Michael Ingre <[email protected]> asks:
> I have tried fitting a repeated measures anova in Stata and I was
> surprisingly disappointed with the performance. My dataset contains 17
> subjects observed 20 times a day during three different days. It is a simple
> two-factor repeated measures ANOVA with a total of 1020 observations.
>
> . anova dv subject day / subject*day time / subject*time day*time
> ,repeated(day time)
>
> I timed it this morning and Stata/SE (8.2) took 7 minutes 30 seconds to
> complete the analyses!!!!
>
> My computer is not the fastest in the world (PowerBook G4, 800Mhz, 640MB
> RAM) but SPSS run the same model in seconds!!! (SPSS report 2 seconds
> processor time but there is some overhead). And my experience from similar
> models in SPSS and StatView (StatView does not calculate epsilon) over the
> last five of years or so, is that it should run in seconds rather than
> minutes even if the model is considerably larger.
I created a dataset based on the information you provided. I ran
your -anova- on my 2.4 GHz computer running Linux. It finished
in just under a minute. I do not know what SPSS and StatView are
doing and so cannot fully explain the differences in timing.

···

● Problems to work on
1. In the forum thread about Stata's repeated measures ANOVA, how long did Stata/SE take to finish the analysis on the original poster's computer?
2. Reproduce the part of the forum thread that opens with the words "I created a" and closes with "differences in timing.", copying it character for character.
Nothing in the listing is used here.

···

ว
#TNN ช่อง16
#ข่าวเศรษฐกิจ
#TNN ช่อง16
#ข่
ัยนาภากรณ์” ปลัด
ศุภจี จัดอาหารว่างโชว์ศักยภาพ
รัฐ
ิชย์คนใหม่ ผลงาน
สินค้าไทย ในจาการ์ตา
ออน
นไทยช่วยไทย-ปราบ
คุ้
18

···

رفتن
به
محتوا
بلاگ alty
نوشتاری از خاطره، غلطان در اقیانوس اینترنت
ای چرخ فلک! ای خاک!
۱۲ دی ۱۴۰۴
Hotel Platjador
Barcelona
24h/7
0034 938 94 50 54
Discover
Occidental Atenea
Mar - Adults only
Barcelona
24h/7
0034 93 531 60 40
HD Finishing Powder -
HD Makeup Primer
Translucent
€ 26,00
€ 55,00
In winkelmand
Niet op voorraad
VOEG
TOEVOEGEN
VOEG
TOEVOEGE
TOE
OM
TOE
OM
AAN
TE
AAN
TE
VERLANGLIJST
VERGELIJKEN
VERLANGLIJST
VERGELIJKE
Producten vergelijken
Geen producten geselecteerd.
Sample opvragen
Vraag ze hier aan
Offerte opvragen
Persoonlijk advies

···

● Solutions by task
1. 7 minutes 30 seconds.

2.
I created a dataset based on the information you provided. I ran
your -anova- on my 2.4 GHz computer running Linux. It finished
in just under a minute. I do not know what SPSS and StatView are
doing and so cannot fully explain the differences in timing.